Constructed examples of configurations at bar-lines.
The slurs indicate phrases.
1: A normal configuration.
2: The rest is treated as a prolongation of the previous note for present purposes; it is thus considered to indicate short articulation of what would otherwise have been a quarter-note.
10
3: The rest is treated as a prolongation of the previous note across the bar-line.
4: The tie across the bar-line is treated as if the tie were removed, so that the duration of the 'T' progression is an eighth; to a first approximation this seems most appropriate for the study of the pulse, though further work could of course treat such ties separately. Few such cases occurred in the present data.
5: No 'F' progression occurs because the following note begins beyond the next bar-line, by which time the previous pulse is finished and a new one is under way.
11
6: No 'F' progression occurs, as at bar-line 5.
7: No 'T' progression occurs because the previous note is separated by a phrase division; although a down-beat cannot be felt without at least a brief preliminary up-beat feeling, no evidence is available in the score for the up-beat's character in such a case.
8: No 'T' progression occurs for the same reason as at bar-line 7; no 'F' progression occurs because the rest at the bar-line means that the pitch is undefined; this case occurs rarely in the present data.
9: No 'F' progression occurs because the piece ends with no further notes.
10: No bar-line is counted because the music as notated has ended, even if a following rest may be appropriate.
In summary, the types of joint bar-line progressions are:
(i) Both 'T' and 'F' present: normal (bar 1), rests treated as prolongations of their previous notes (bars 2,3), tie across the bar-line removed for present purposes (bar 4);
(ii) 'T' present, 'F' absent, as no following note occurs within the present pulse (bars 5,6,9);
(iii) 'T' absent, 'F' present, as a bar-line occurs at a phrase division (bar 7);
(iv) Neither 'T' nor 'F' present, as the phrase starts with a rest (bar 8).
On the basis of the above definitions we proceed with data analysis,
using a custom computer program. The number of bar-line progressions of each type
in the database is shown in Table 2.
12
In order to maintain clarity in the presence of a multitude of possible variables,
it was decided to attend only to bar-lines of type (i) above,
in which the progressions are defined on both sides of the bar-line.

Recorded data
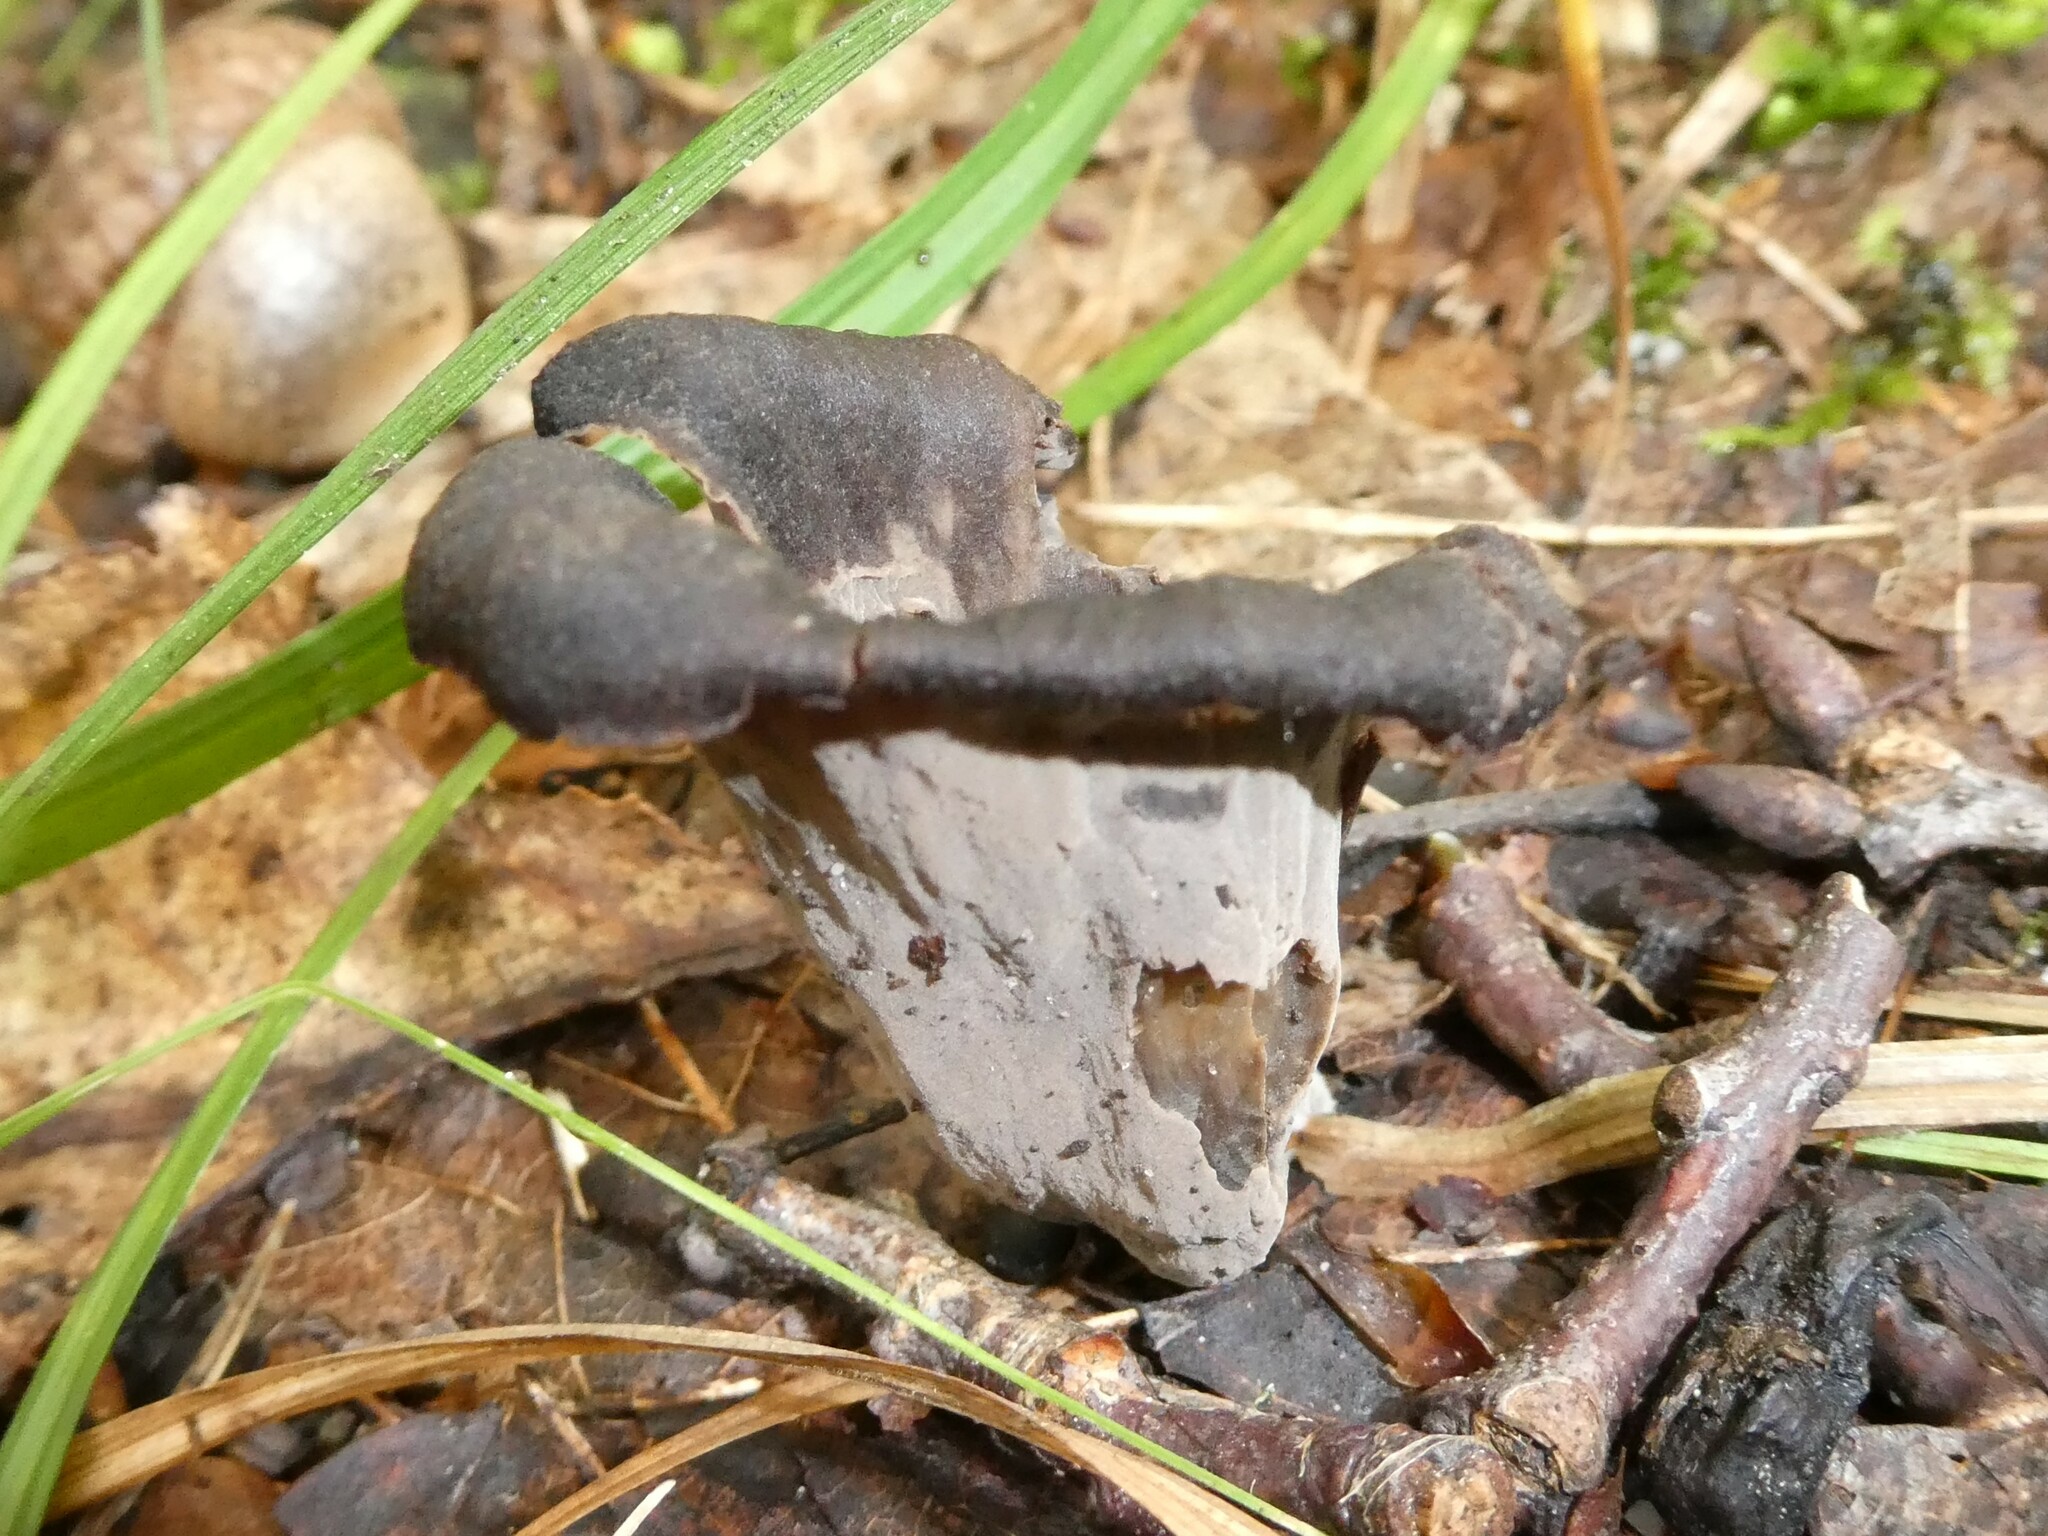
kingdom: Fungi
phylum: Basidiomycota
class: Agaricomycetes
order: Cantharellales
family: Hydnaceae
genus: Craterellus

==

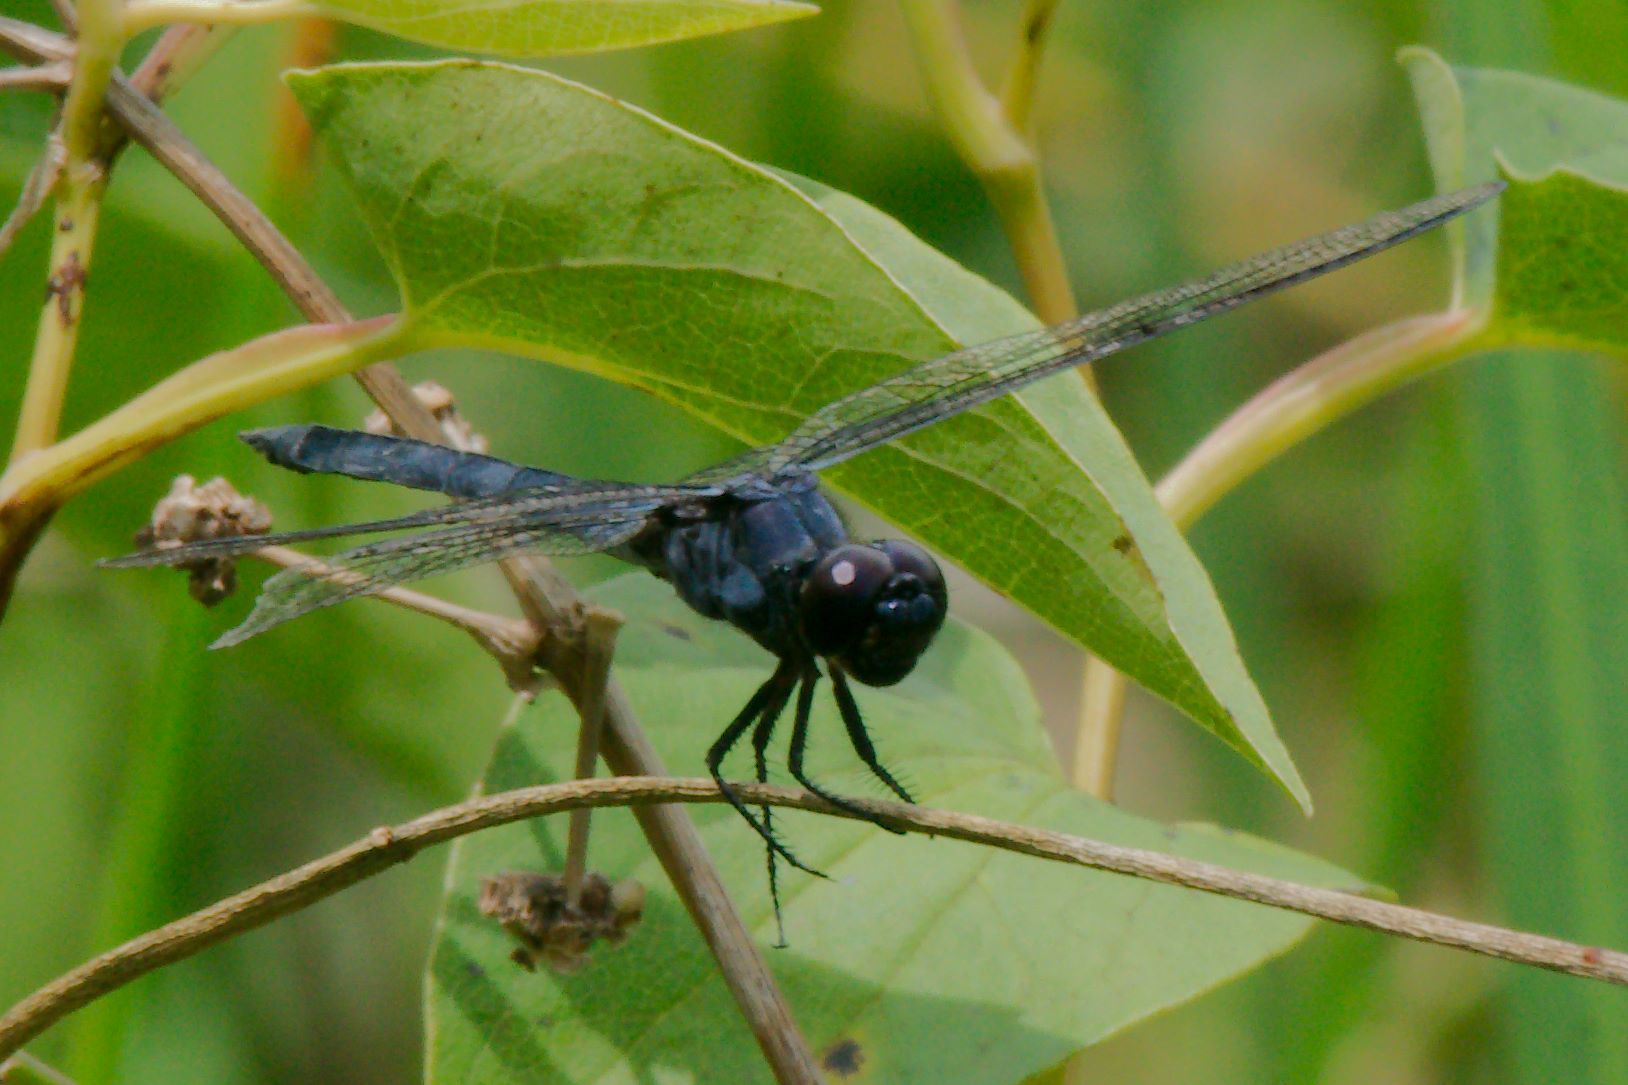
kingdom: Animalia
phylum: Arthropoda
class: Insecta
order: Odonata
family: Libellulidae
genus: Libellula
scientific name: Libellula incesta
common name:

■ **Task statement**
In the passage on bar-line configurations, why does no 'F' progression occur at bar-line 9?

■ **The result**
The piece ends with no further notes.